RIOMAIOR, COMINCIA UNA NUOVA ERA: BONANNI PRESIDENTE E RAVECCA IN PANCHINA
- Juri Lertora
- 17 mag
- Tempo di lettura: 2 min

Il club arancio-viola si affida alla storia e alla concretezza: il ritorno romantico del nuovo patron dopo sessemnt'anni di amore e l'ingaggio del tecnico specialista in imprese.
RIOMAGGIORE – Ci sono storie che non cominciano oggi, semplicemente perché sono iniziate molto prima che qualcuno decidesse di raccontarle. Quella del nuovo presidente del Riomaior è una di queste.

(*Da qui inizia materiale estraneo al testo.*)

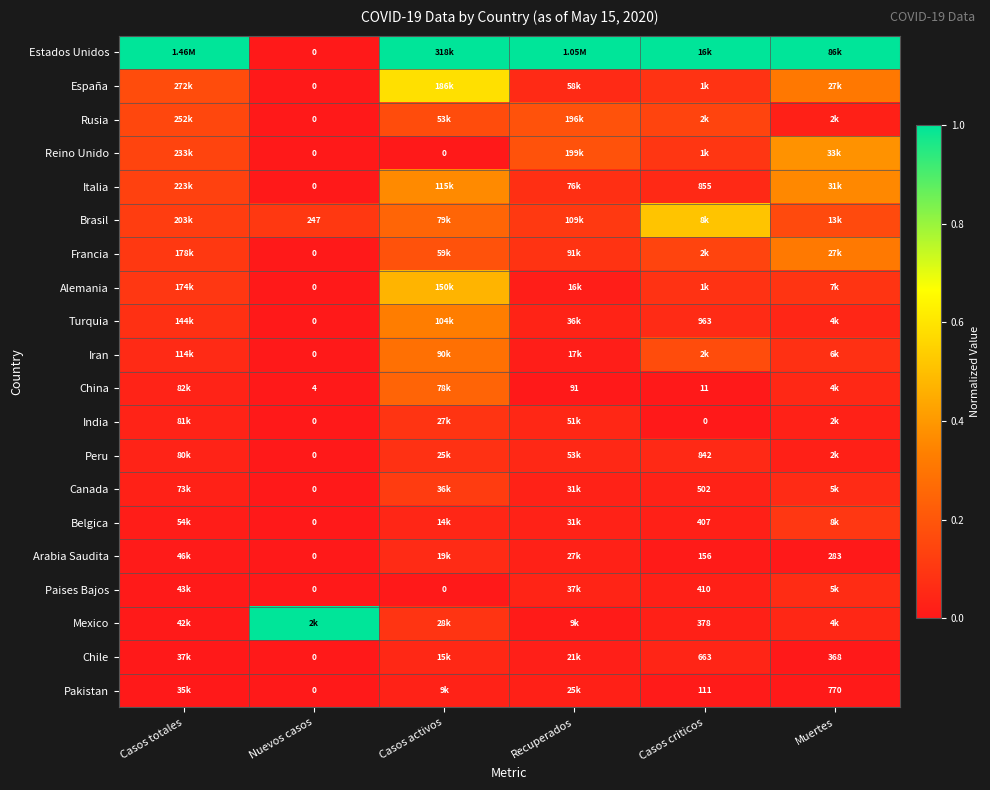

Which category has the lowest value in the Italia series?

Nuevos casos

Non nasce con una firma su un registro o con un comunicato ufficiale; nasce sessant’anni fa, quando un ragazzo troppo giovane per essere chiamato dirigente, e troppo innamorato per restare solo un tifoso, mise piede per la prima volta in questa società.

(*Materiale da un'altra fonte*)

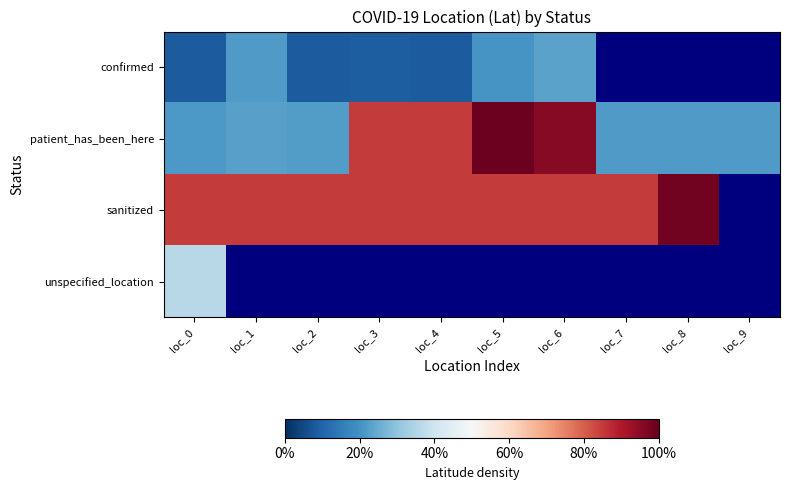

The value of sanitized at loc_8 is 29.5. True or false?

False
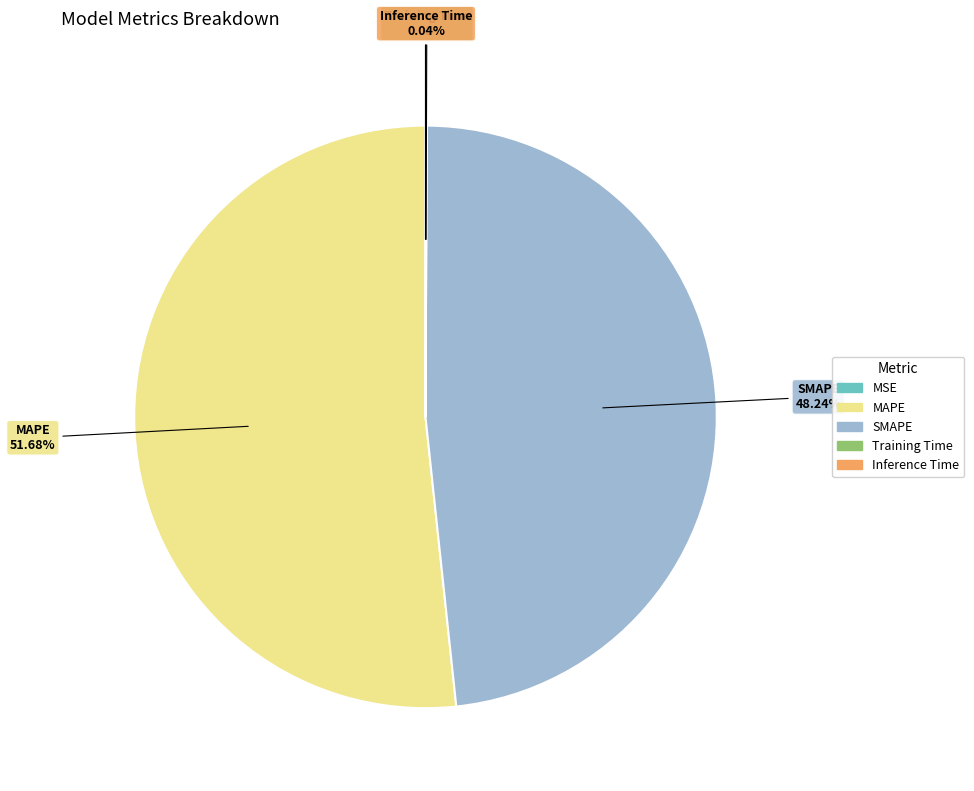

Is there any slice that represents more than half of the pie?

Yes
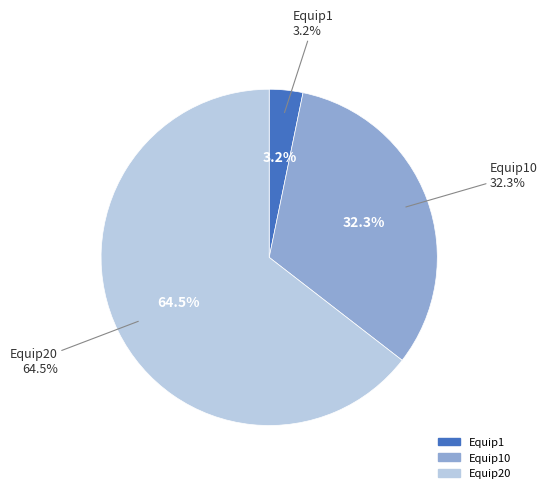

Which slice is the smallest?

Equip1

Quel ragazzo era Antonio Bonanni. All'epoca, il calcio aveva un altro odore: quello della terra bagnata, delle maglie lavate a mano e di domeniche che scorrevano più lente. Bonanni è cresciuto lì in mezzo, imparando a sistemare i palloni e a tenere i registri, spinto non dal dovere, ma da quel senso di profonda appartenenza che ti fa sentire una squadra come una seconda casa. Oggi, dopo una vita intera trascorsa a custodire la memoria e l'identità del club, quel ragazzo diventato uomo torna dove tutto è cominciato. Non come ospite, ma come Presidente. Un cerchio che si chiude per l'uomo che ha sempre avuto l'arancio-viola cucito addosso.
"Questa non è una semplice nomina, è un ritorno. È la conferma che certe passioni non si spengono, restano sotto la pelle pronte a riemergere quando la storia chiama."
La panchina affidata a Luca Ravecca: idee chiare e fame di vittorie
Se la presidenza sposa la linea del romanticismo e della tradizione, la scelta della guida tecnica per la prima squadra punta tutto sulla solidità, sul lavoro e sul sacrificio. Il Riomaior ha infatti ufficializzato l'ingaggio di Luca Ravecca come nuovo allenatore.
Il profilo di Ravecca è quello di un tecnico abituato a parlare con i fatti, cresciuto nei campi di provincia dove si impara la vera fame di calcio. La sua scheda parla da sola:
Gli esordi (2005): La gavetta nel settore giovanile della Sarzanese, fino alla Juniores Regionale e alla Serie D, conquistando una salvezza rimasta memorabile.
Il ciclo Tarros: Cinque stagioni straordinarie, portando la squadra dai campionati provinciali fino all'Élite.
Le conferme: Le tappe formative ed importanti sulle panchine di Fossone, Don Bosco Spezia e Virtus Marina di Massa.
I miracoli recenti: La cavalcata con la Castelnovese (dalla Seconda alla Prima Categoria con salvezza annessa) e l'esperienza alla Bolanese, guidata fino a una storica finale playoff contro il Casarza.
Ravecca arriva a Riomaggiore portando il suo marchio di fabbrica: testa bassa, idee chiare e un cuore grande. Adesso lo aspetta una nuova sfida, in un ambiente caldo, dove troverà un intero paese, una squadra e una famiglia pronti a lottare insieme a lui. L'era Bonanni-Ravecca è ufficialmente partita.